2. Spicy Mushroom & Broccoli Noodles
- 1 low-sodium vegetable stock cube
- 2 nests of medium egg noodles
- 3 cups broccoli florets
- 1 tbsp sesame oil (plus extra for serving)
- 2 cups shiitake or chestnut mushrooms, thickly sliced
- 1 large garlic clove, finely chopped
- ½ tsp chili flakes
- 4 green onions, thinly sliced
- 1 tbsp hoisin sauce
- A handful of roasted cashew nuts
- Place the stock cube into a pan of water and bring to a boil before adding noodles and cooking for 2 minutes.
- Add the broccoli florets to the noodles and cook for an additional 2 minutes.
- Drain the noodles and broccoli, reserving 1 cup of stock for later.
- Heat a wok over medium heat, adding the sesame oil and mushrooms.
- Stir-fry for 2 minutes until the mushrooms turn golden.
- Add the garlic, chili flakes, and most of the green onions.
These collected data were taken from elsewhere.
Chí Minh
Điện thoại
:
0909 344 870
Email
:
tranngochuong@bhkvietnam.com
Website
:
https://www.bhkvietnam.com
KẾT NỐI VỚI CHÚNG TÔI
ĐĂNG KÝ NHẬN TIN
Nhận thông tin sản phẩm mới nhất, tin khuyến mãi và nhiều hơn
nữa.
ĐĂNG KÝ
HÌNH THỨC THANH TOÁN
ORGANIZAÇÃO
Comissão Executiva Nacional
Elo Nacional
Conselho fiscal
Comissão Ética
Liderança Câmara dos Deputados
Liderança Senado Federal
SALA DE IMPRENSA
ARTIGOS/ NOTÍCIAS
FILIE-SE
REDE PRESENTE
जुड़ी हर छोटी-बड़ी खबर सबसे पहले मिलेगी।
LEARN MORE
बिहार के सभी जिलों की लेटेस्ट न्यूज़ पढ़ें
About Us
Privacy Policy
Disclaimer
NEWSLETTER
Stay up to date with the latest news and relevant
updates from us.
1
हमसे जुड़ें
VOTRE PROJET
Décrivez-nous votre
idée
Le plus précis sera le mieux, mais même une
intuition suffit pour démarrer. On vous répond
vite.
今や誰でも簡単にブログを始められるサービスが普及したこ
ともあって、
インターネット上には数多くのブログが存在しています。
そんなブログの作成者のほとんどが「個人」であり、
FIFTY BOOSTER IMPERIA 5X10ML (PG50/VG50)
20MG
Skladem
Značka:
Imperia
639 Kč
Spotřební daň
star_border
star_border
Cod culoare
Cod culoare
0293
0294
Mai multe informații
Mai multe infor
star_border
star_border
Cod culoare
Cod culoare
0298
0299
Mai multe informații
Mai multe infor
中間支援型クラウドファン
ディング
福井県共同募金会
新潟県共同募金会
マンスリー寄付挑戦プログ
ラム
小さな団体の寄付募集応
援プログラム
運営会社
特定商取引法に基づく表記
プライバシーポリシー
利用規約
Cook for 1 minute.
- Add the noodles and broccoli and stir to combine.
- Add 3 tbsp of the reserved stock and the hoisin sauce, then toss to thoroughly coat the other ingredients.
- Cook, frequently stirring, for 1 minute, then serve with a sprinkling of cashew nuts, the remaining green onions, and a dash of extra sesame oil.
3. Sweet Ginger Tofu & Pak Choi
- 1 cup fresh firm tofu, drained and pressed
- 2 tbsp groundnut oil
- 1cm piece of fresh ginger, thinly sliced
- 2 cups pak choi, leaves separated
- 1 tbsp Shaohsing rice wine
- 1 tbsp rice vinegar
- ½ tsp dried chili flakes
- Pinch salt and pepper to taste
- Cooked Jasmine rice to serve
- For the Marinade
- 1 tbsp ginger, grated
- 1 tsp dark soy sauce
- 2 tbsp light soy sauce
- 1 tbsp brown sugar
- After pressing all the liquid out of your tofu, lightly prick a few holes with a toothpick and cut them into bite-sized cubes.
- Combine all marinade ingredients and coat the tofu thoroughly, setting aside for 10-15 minutes.
- In the meantime, heat a wok over high heat and add 1 tbsp groundnut oil.
- Once the wok starts smoking, add ginger slices and stir-fry for a few seconds before adding the pak choi leaves.
- Stir-fry for 1-2 minutes, then add a splash of water to create a little steam.
- Cook for an additional 2 minutes until the pok Choi leaves are wilted and season with salt and pepper.
- Transfer leaves to a serving dish and add the remaining oil to the wok.
- Once the oil is smoking again, add the tofu pieces and stir-fry for 5-10 minutes, saving the marinade liquid.
- Add rice wine and vinegar to the tofu, slowly incorporate the marinade liquid, and toss to combine.
- Allow the liquids to bubble and reduce before sprinkling over chili flakes.
- Toss well to combine, then spoon over the pak choi and serve with Jasmine rice.